**SOURCE PASSAGE**
(begin)

The opinion of the court was delivered by: John D. Bates United States District Judge


Plaintiffs Janet Howard, Tanya Ward Jordan, and Joyce Megginson, proceeding pro se, bring this civil action against Carlos M. Gutierrez, the Secretary of the United States Department of Commerce ("Department" or "DOC"). In Count One, plaintiffs allege a disparate impact claim of racial discrimination pursuant to Title VII of the Civil Rights Act of 1964, 42 U.S.C. § 2000e et seq. In Count Two, Megginson asserts a disability discrimination claim pursuant to the Rehabilitation Act of 1973, as amended, 29 U.S.C. § 701 et seq. Currently before the Court is the Department's motion to dismiss the Second Amended Complaint, or in the alternative, for summary judgment. For the reasons explained herein, the Court will grant the Department's motion to dismiss Count Two under the Rehabilitation Act, but will deny the Department's motion as to Count One under Title VII.

(end)

[Records from a data source]
(begin)

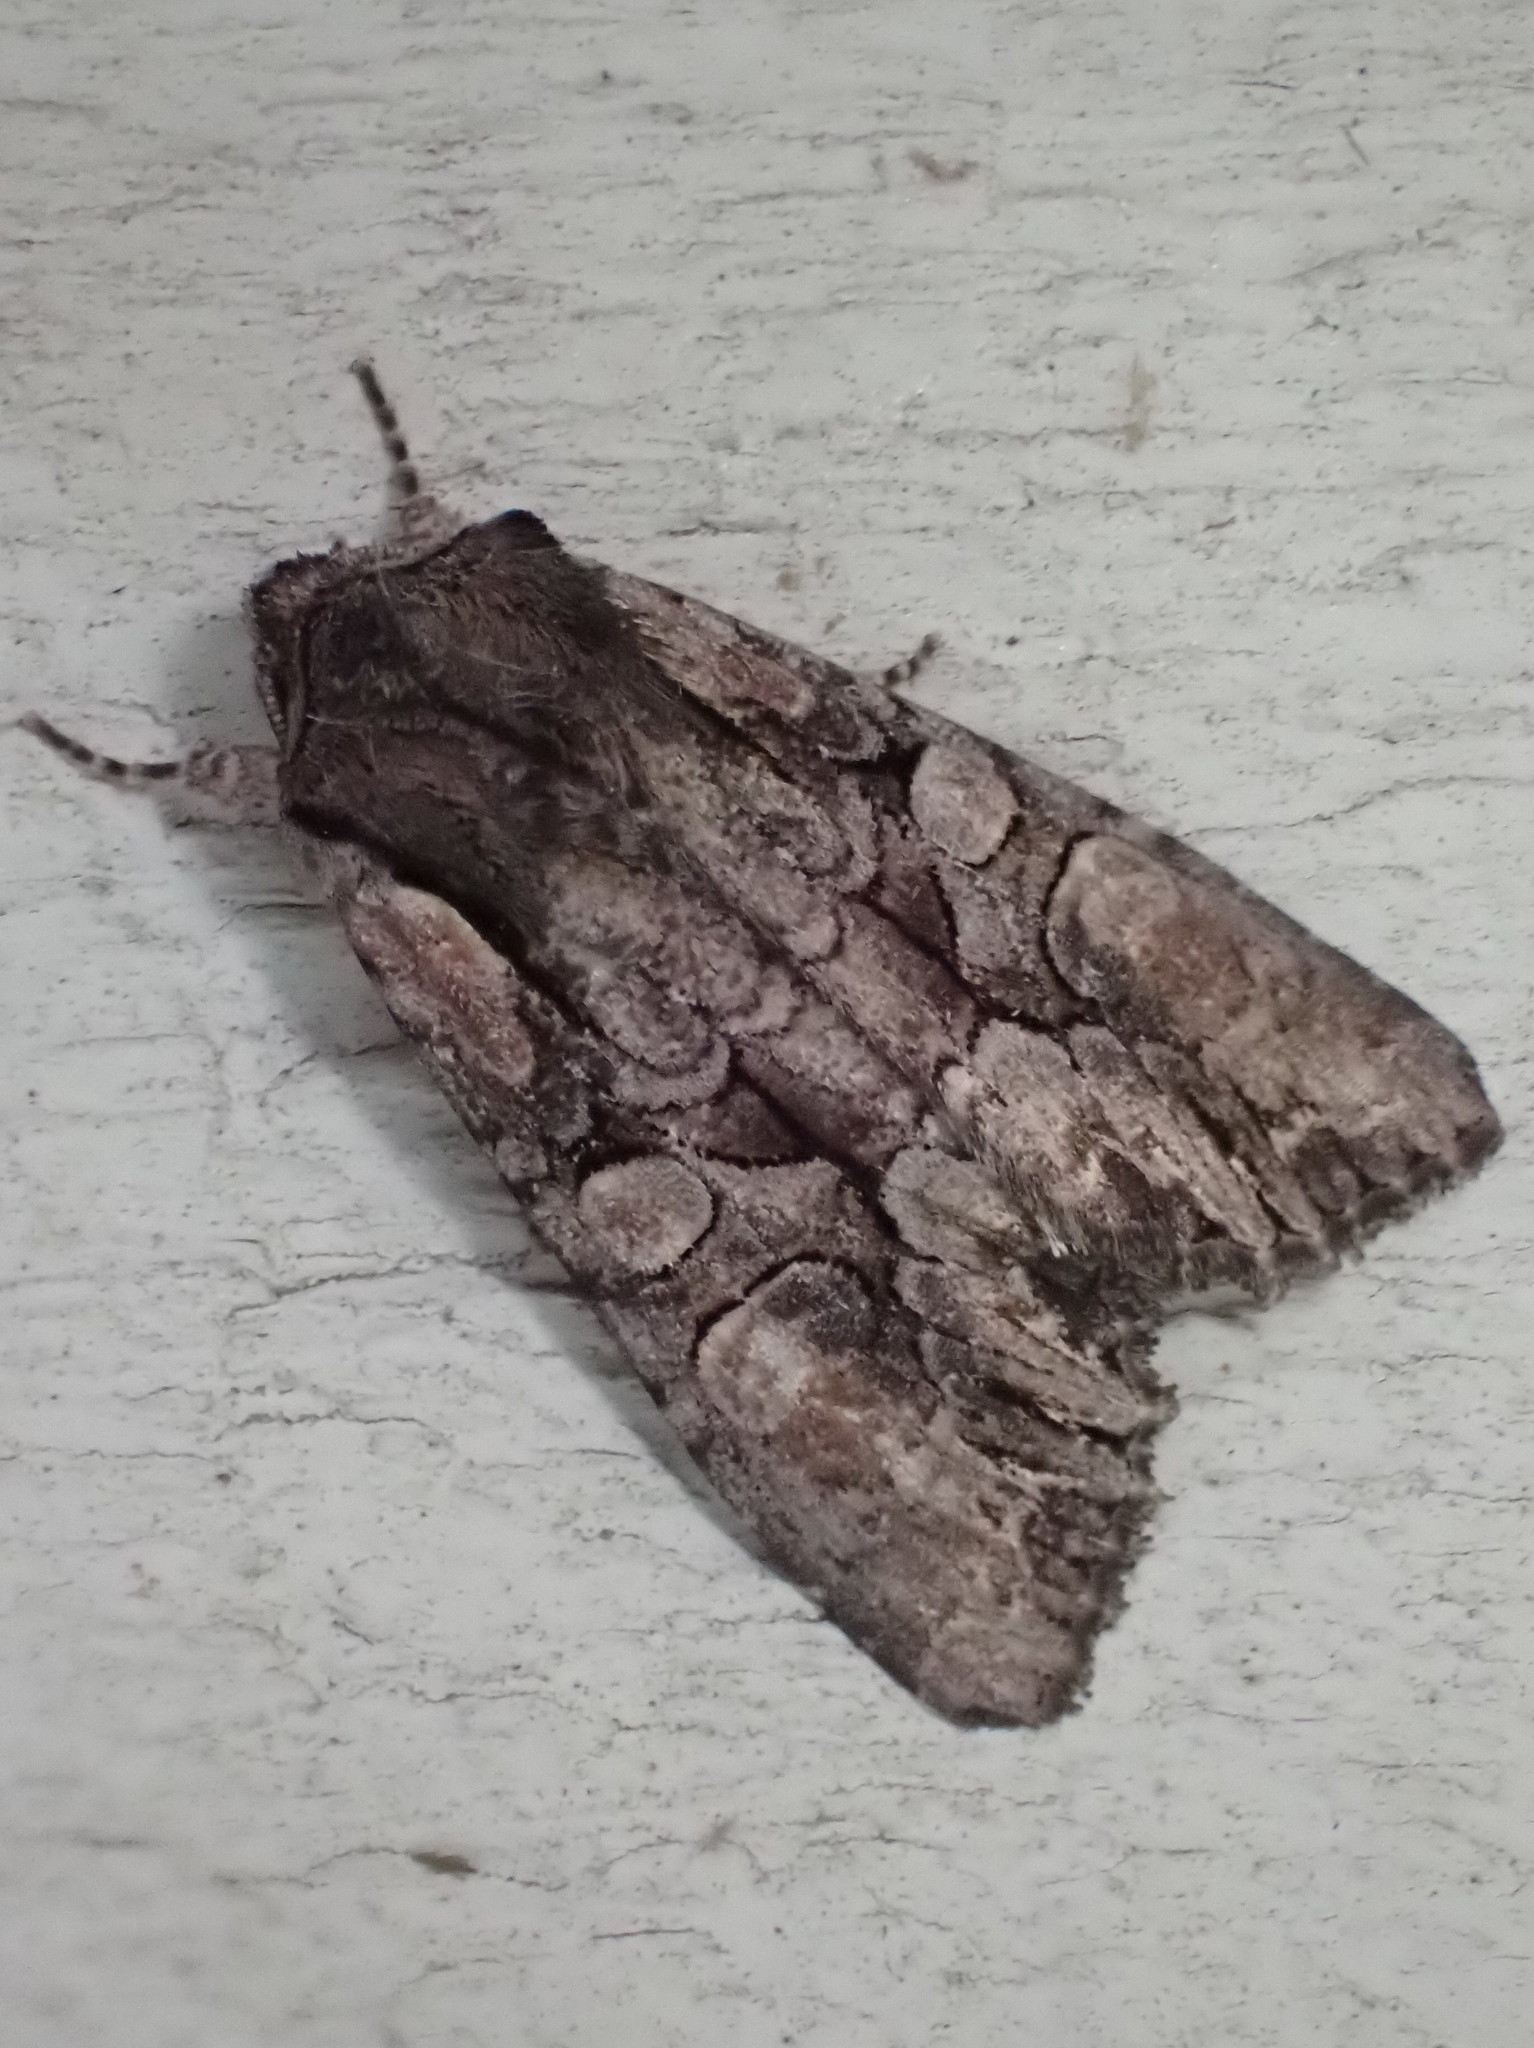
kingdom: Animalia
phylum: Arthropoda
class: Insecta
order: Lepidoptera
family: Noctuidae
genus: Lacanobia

(end)
(begin)

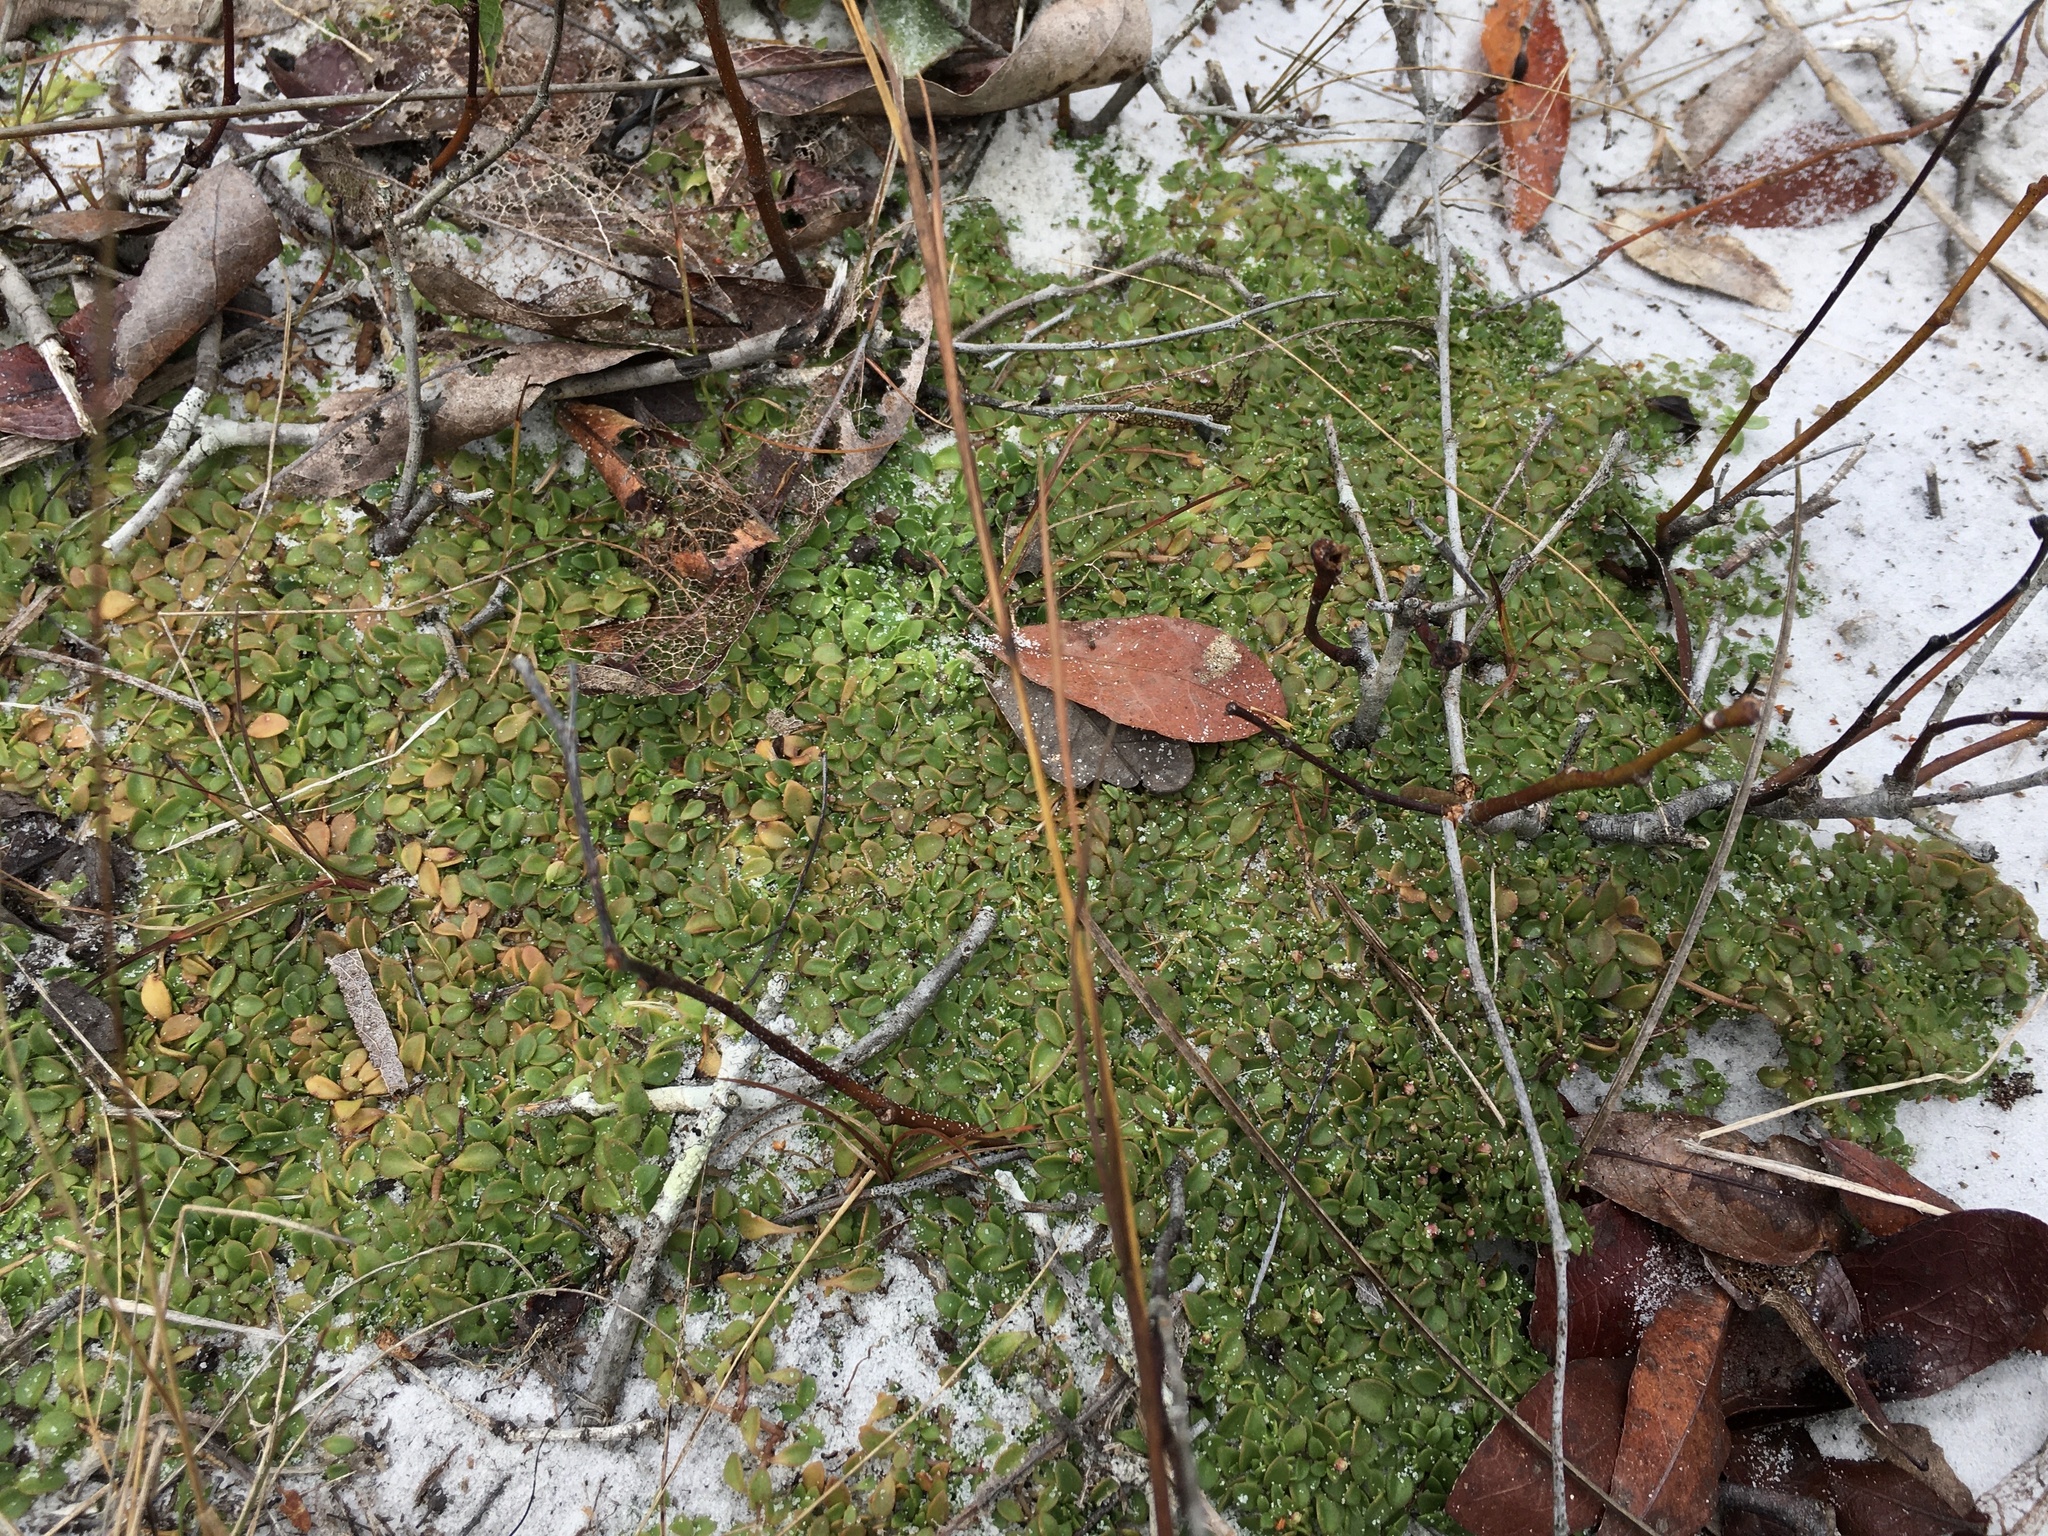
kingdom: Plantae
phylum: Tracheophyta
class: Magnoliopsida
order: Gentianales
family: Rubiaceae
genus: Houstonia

(end)
(begin)

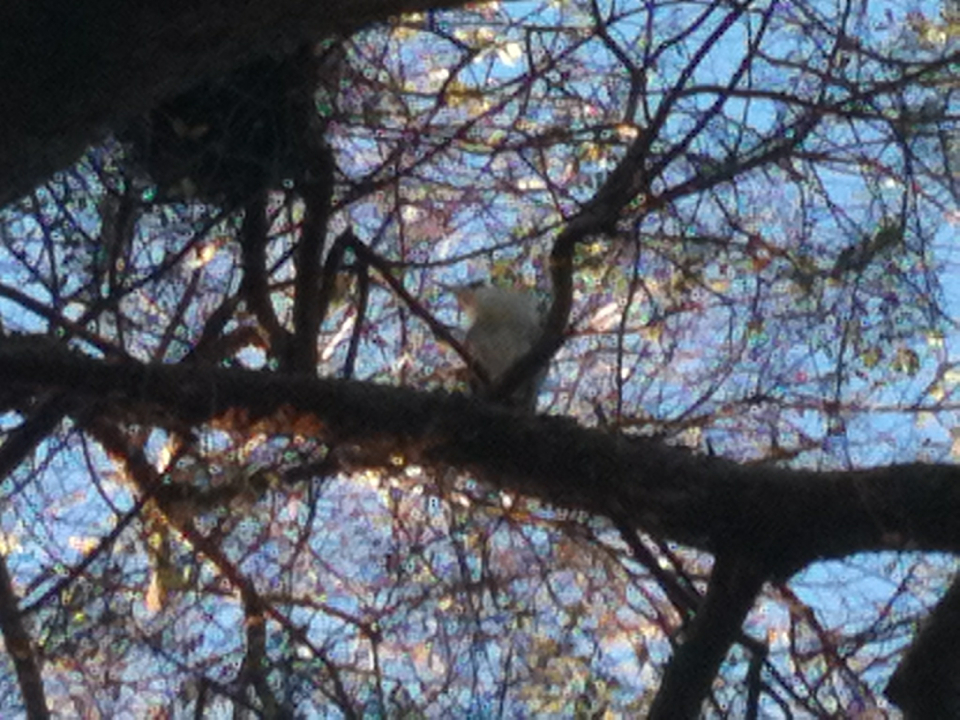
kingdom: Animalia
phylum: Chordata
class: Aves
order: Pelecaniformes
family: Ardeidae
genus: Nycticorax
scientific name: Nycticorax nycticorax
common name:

(end)

**INSTRUCTION 1**
Using the court opinion excerpt, answer the following:
(a) Who delivered the opinion of the court?
(b) Under which statute does Megginson assert the claim in Count Two?
(c) How will the Court rule on the Department's motion as to Count One?
**INSTRUCTION 2**
Transcribe the part of the court opinion excerpt starting with "Plaintiffs Janet Howard, Tanya" and going on through "under Title VII.".

**WRITTEN REPLY 1**
(a) John D. Bates, United States District Judge.
(b) The Rehabilitation Act of 1973, as amended, 29 U.S.C. § 701 et seq.
(c) The Court will deny the Department's motion as to Count One under Title VII.

**WRITTEN REPLY 2**
Plaintiffs Janet Howard, Tanya Ward Jordan, and Joyce Megginson, proceeding pro se, bring this civil action against Carlos M. Gutierrez, the Secretary of the United States Department of Commerce ("Department" or "DOC"). In Count One, plaintiffs allege a disparate impact claim of racial discrimination pursuant to Title VII of the Civil Rights Act of 1964, 42 U.S.C. § 2000e et seq. In Count Two, Megginson asserts a disability discrimination claim pursuant to the Rehabilitation Act of 1973, as amended, 29 U.S.C. § 701 et seq. Currently before the Court is the Department's motion to dismiss the Second Amended Complaint, or in the alternative, for summary judgment. For the reasons explained herein, the Court will grant the Department's motion to dismiss Count Two under the Rehabilitation Act, but will deny the Department's motion as to Count One under Title VII.